Clinical Training Outcomes (2008-2018)
All MD-PhD students have passed the USMLE Step I and Step 2 CS/CK exams, which are a requirement for graduation with the MD degree. MD and MD-PhD students do equally well on the required C-OSCE exams taken in Year 2 and in Year 4 (after return to wards). MD-PhD graduates match to highly competitive residencies, and increasingly enter “research track” residencies as these become more common.
Yale does not admit MD or MD-PhD students to honor societies such as AOA or “rank” students.
Research training outcomes (2009-2018)
Time to Degree
Outcomes in residency and beyond (2009-2018)

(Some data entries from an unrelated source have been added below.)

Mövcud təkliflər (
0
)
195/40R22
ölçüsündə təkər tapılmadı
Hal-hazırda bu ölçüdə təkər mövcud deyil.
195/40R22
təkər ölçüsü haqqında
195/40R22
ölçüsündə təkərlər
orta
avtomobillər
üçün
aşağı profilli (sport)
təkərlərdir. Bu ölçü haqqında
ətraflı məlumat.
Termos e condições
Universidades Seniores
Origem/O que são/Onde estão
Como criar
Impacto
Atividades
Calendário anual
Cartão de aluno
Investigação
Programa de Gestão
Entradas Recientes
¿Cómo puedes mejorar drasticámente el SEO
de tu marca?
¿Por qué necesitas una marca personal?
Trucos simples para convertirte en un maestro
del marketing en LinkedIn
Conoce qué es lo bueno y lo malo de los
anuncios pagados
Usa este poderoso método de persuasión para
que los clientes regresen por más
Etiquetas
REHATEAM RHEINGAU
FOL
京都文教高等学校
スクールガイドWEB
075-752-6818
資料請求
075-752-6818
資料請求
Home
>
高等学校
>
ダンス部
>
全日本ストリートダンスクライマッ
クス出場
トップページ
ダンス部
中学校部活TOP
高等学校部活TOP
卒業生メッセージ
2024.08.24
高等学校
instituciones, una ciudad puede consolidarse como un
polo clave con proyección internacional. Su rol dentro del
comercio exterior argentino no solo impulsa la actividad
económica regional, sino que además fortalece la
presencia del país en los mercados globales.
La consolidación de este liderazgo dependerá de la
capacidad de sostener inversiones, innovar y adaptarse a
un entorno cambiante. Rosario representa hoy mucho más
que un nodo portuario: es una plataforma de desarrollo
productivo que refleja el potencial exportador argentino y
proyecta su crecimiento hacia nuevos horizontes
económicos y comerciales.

As of October 2018, the MD-PhD Program at Yale had 348 graduates spanning the years 1973-2018; 35% (n=121) are women and 65% (n=227) are men. Our alumni gender distribution is similar to the percentages reported for MD-PhD programs nationwide (as reported in the AAMC National MD-PhD Outcomes Study) where women make up 27% of MD-PhD graduates between 1974 and 2014. The gender distribution of all current students in the program (134 students total, as of 2018) is 48% (n=64) women and 52% (n=70) men (data not shown).We have used a combination of survey data and online data searches to examine the career outcomes of our alumni. Shown in the figure to the right, 46% of our alumni are in academia, defined as any post-secondary academic institution where training occurs, including colleges, universities, some medical centers, or free-standing research institutions. These included instructors and non-ladder-track faculty, as well as Assistant, Associate and full Professors (distribution of ranks shown below). 24% of all graduates are still in training (includes residency, fellowship, postdoctoral research training). 15% of alumni are in clinical practice (defined as any organization, e.g., hospital, clinic, private practice, where the primary responsibility is providing healthcare); 8% work in a for-profit setting (defined as any organization that operates to make a profit, including industry and consulting); 2% are employed in a government organization (i.e., operated by federal, state, local or foreign governments); 1% work in non-profits, and 4% include those who are on an extended leave of absence from the workforce, whose employment status is unknown, or deceased.